21. yüzyılın ilk çeyreğinde ülkemizde yaşananlar, bence Atatürk Türkiye’sine hiç yakışmayan gelişmelerdir. Atatürk Devrimi’nin temel taşı niteliğinde olan ‘LAİKLİK’ ilkesi gerek iktidar gerekse muhalefet tarafından da çiğnenerek tarikatlara, cemaatlere ve giderek sayısı artmakta olan medreselere göz yumulmakta, çocuklarımız ile gençlerimizin gelecekleri bu yolla karartılmak istenmektedir. Çağdaşlık yolunda ilerlemek yerine, din öğesini esas alan yöneticileri iktidara getirmek, Türk ulusunu Atatürk’ün hedeflemiş olduğu Milli şuurdan uzaklaştıracak ve devletimizin, çağımıza kesinlikle ters düşen dinsel dogmalarla yönetilmesi yolunu açacaktır. Atatürk, bir konuşmasında laikliği şöyle tanımlamaktadır: “Din ve mezhep, herkesin vicdanına kalmış bir iştir. Hiçbir kimse hiçbir kimseyi ne bir din ne de mezhep kabulüne zorlayabilir.” Kişiler dinsel inançlarında özgürdürler, devlet ve toplum, dinsel inançlarından ötürü kişilere ayrıcalık yapamaz. Kişiler de kendi aralarında inançları ne olursa olsun, birbirine karşı saygılı olmak zorundadır.

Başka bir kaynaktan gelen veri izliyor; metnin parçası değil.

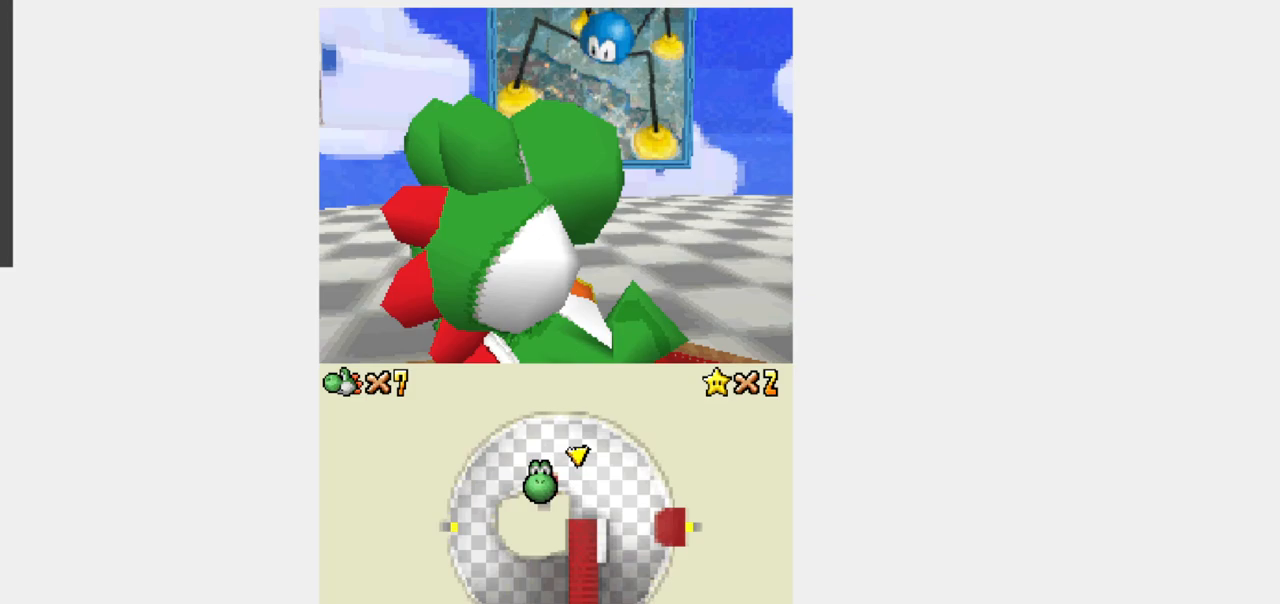
Gameplay with a controller (Nintendo layout); each line is a JSON object with the inputs held at the frame after it (dt_ms = milliseconds from this image to that frame). "events" lists button and stick changes between this image and that frame as [ms after this image, input, new state], when the widget could be followed in between. Not read: L3 R3.
{"dt_ms": 500, "buttons": ["Y", "R1", "DPAD_UP", "DPAD_RIGHT"], "events": [[183, "DPAD_UP", "down"], [267, "R1", "down"], [300, "B", "down"], [417, "B", "up"]]}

Atatürk, bir başka konuşmasında aynı konuya ilişkin şunları söylemiştir; “Artık Türkiye, din ve şeriat oyunlarına sahne olmaktan çok uzaktır. Bu gibi oyuncular varsa, kendilerine başka taraflarda sahne arasınlar. Mazinin dalgınlıkları, paslı durgunluklarının Türkiye halkının dimağından silinmiş olduğunda şüphe ve tereddüde yer yoktur. Eriştiğimiz mesut vaziyetten bir adım geriye gitmek kimsenin söz konusu etmeye dahi yetkili olmadığı kati bir hakikattir.”

Yüce Atatürk, aynı konuşmasında dini kullanarak halkın din duygularını istismar edenlere ise şöyle seslenmektedir: “Bizi yanlış yola sevk eden habisler, bilirsiniz ki çok kere din perdesine bürünmüşler, saf ve temiz halkımızı hep şeriat sözleriyle aldatmışlardır. Milleti mahveden, esir eden, harap eden fenalıklar hep din kisvesi altındaki küfür ve kötülükten gelmiştir. Elhamdülillah hepimiz Müslümanız, hepimiz dindarız; artık bizim dinin gereklerini öğrenmek için şundan bundan derse ve akıl hocalığına ihtiyacımız yoktur. Analarımızın, babalarımızın kucaklarında verdikleri dersler bile bize dinimizin esaslarını anlatmada kâfidir.”

2023 yılında, halen iktidarda bulunan Adalet ve Kalkınma Partisi’nin hedeflediği Cumhuriyet rejimi yerine, İslamcı bir rejimin uygulamaya geçirilmesi çabaları/gayretleri, akıl ve mantıkdışı bir öneri, kimi zaman da dayatmalar şeklindeki ısrarları beyhude olmaktan öteye geçemez, kanısındayım. Tıkır tıkır işleyen bir saati asla geriye döndürülemezsiniz! Tarihin akışı her zaman ileriye doğru, çağdaşlığa doğrudur. Ortaçağ zihniyetinin hiçbir zaman Atatürk Türkiye’sinde yeri olamaz! Ortaçağ zihniyetini yeniden ülkemizde yerleştirmek isteyenlerin sonu ancak hüsran olabilir! Atatürk’ün kurmuş olduğu Cumhuriyet devleti, bugün iktidardaki yönetim tarafından yıpratılmak istenmesine karşın, Atatürk’e ve onun gerçekleştirdiği devrimlere yürekten inanan Türk ulusunca önümüzdeki yüzyıllarda da yaşatılacaktır! Atatürk Cumhuriyeti’ni ortadan kaldırmak isteyenler ise bir daha ortaya çıkmamak üzere tarih sahnesinden silinecektir!.